Another device for removing heat from a component, such as a processor, is a heat pipe. A heat pipe typically has a round cross-section including two paths extending the length of the pipe. The heat pipe (e.g., an end of the heat pipe) is placed proximately to a component, such as a processor. Working fluid in the heat pipe (e.g., water) is heated at the component and vaporized. The vapor travels away from the component in a hollow, first path of the heat pipe (this first path typically has a relatively large cross-sectional area). Eventually, the vapor is cooled at another location in the heat pipe. For example, the vapor may be cooled over a heat sink device mentioned above. The vapor condenses to form working fluid and the working fluid travels back to the processor through a second path, sometimes referred to as a wick structure, via capillary action. Thus, the heat pipe continuously circulates working fluid and vapor to remove heat from the processor. Further details on the operation of heat pipes can be found in Handbook of Applied Thermal Design (1989, ed., Eric C. Guyer, pp. 7-50 to 7-58).

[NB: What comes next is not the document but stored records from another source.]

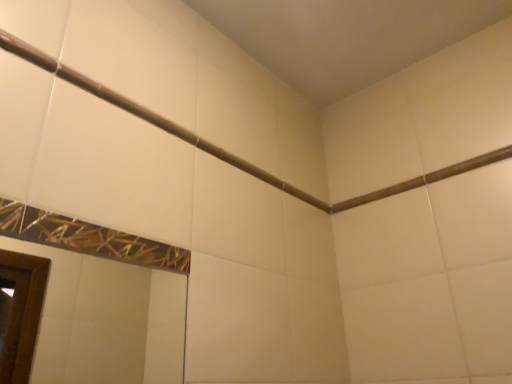
Question: Is brown matte beam at upper center not near matte white shower at upper left?

Choices:
 (A) yes
 (B) no

Answer: (B)

Question: From the image's perspective, is brown matte beam at upper center on top of matte white shower at upper left?

Choices:
 (A) yes
 (B) no

Answer: (B)

Question: Considering the relative positions of brown matte beam at upper center and matte white shower at upper left in the image provided, is brown matte beam at upper center behind matte white shower at upper left?

Choices:
 (A) no
 (B) yes

Answer: (B)

Question: Does brown matte beam at upper center turn towards matte white shower at upper left?

Choices:
 (A) no
 (B) yes

Answer: (B)

Question: Does brown matte beam at upper center appear on the right side of matte white shower at upper left?

Choices:
 (A) yes
 (B) no

Answer: (A)

Question: Is brown matte beam at upper center beside matte white shower at upper left?

Choices:
 (A) yes
 (B) no

Answer: (B)

Question: Is brown matte beam at upper center a part of matte white shower at upper left?

Choices:
 (A) yes
 (B) no

Answer: (B)

Question: Is the depth of matte white shower at upper left greater than that of brown matte beam at upper center?

Choices:
 (A) yes
 (B) no

Answer: (B)

Question: Considering the relative sizes of matte white shower at upper left and brown matte beam at upper center in the image provided, is matte white shower at upper left shorter than brown matte beam at upper center?

Choices:
 (A) no
 (B) yes

Answer: (A)

Question: Considering the relative positions of matte white shower at upper left and brown matte beam at upper center in the image provided, is matte white shower at upper left in front of brown matte beam at upper center?

Choices:
 (A) yes
 (B) no

Answer: (A)

Question: From the image's perspective, is matte white shower at upper left located beneath brown matte beam at upper center?

Choices:
 (A) no
 (B) yes

Answer: (A)

Question: Considering the relative sizes of matte white shower at upper left and brown matte beam at upper center in the image provided, is matte white shower at upper left bigger than brown matte beam at upper center?

Choices:
 (A) yes
 (B) no

Answer: (A)

Question: Choose the correct answer: Is matte white shower at upper left inside brown matte beam at upper center or outside it?

Choices:
 (A) outside
 (B) inside

Answer: (A)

The use of devices for managing heat becomes very important in mobile computer systems, such as laptop computer 10 shown in FIG. 1. Because of their small size, especially in height, there is generally insufficient space for air flow past components in a laptop computer. Base plate 17 is made of a metal such as steel or aluminum which tends to conduct the heat generated by components on PCB 15 to all areas of base plate 17. Also, base plate 17 and I/O plate 19 may be combined into a single L-shaped plate 25 shown in FIG. 2. Doing so expands the area for spreading the heat generated by PCB components. Due to the relatively poor thermal conductivity of these metals, thermal gradients do occur in the base plate, which in turn causes some sections of base plate 17 and/or I/O plate 19 to be warmer than others thus limiting the thermal capabilities.
Heat pipes, as described above, may be used to improve heat management in laptop computers having a base plate 17 and I/O plate 19. The heat pipe is typically used to couple the heat of the processor to the base plate 17. Doing so has at least two significant drawbacks. First, incorporating heat pipes into the computer structure increases manufacturing costs and complexity in that it is desirable for the heat-pipe to be precisely placed and attached to the PCB adding a number of manufacturing steps to laptop computer fabrication. Also, the heat pipe is attached to the PCB in different locations creating a situation where some areas on the PCB are hotter than others. These differences in temperature may be perceived by a user, and the efficiency of the heat removal system is reduced. Accordingly, there is a need for an apparatus for improving heat management for electronic circuits, especially for laptop and notebook computers.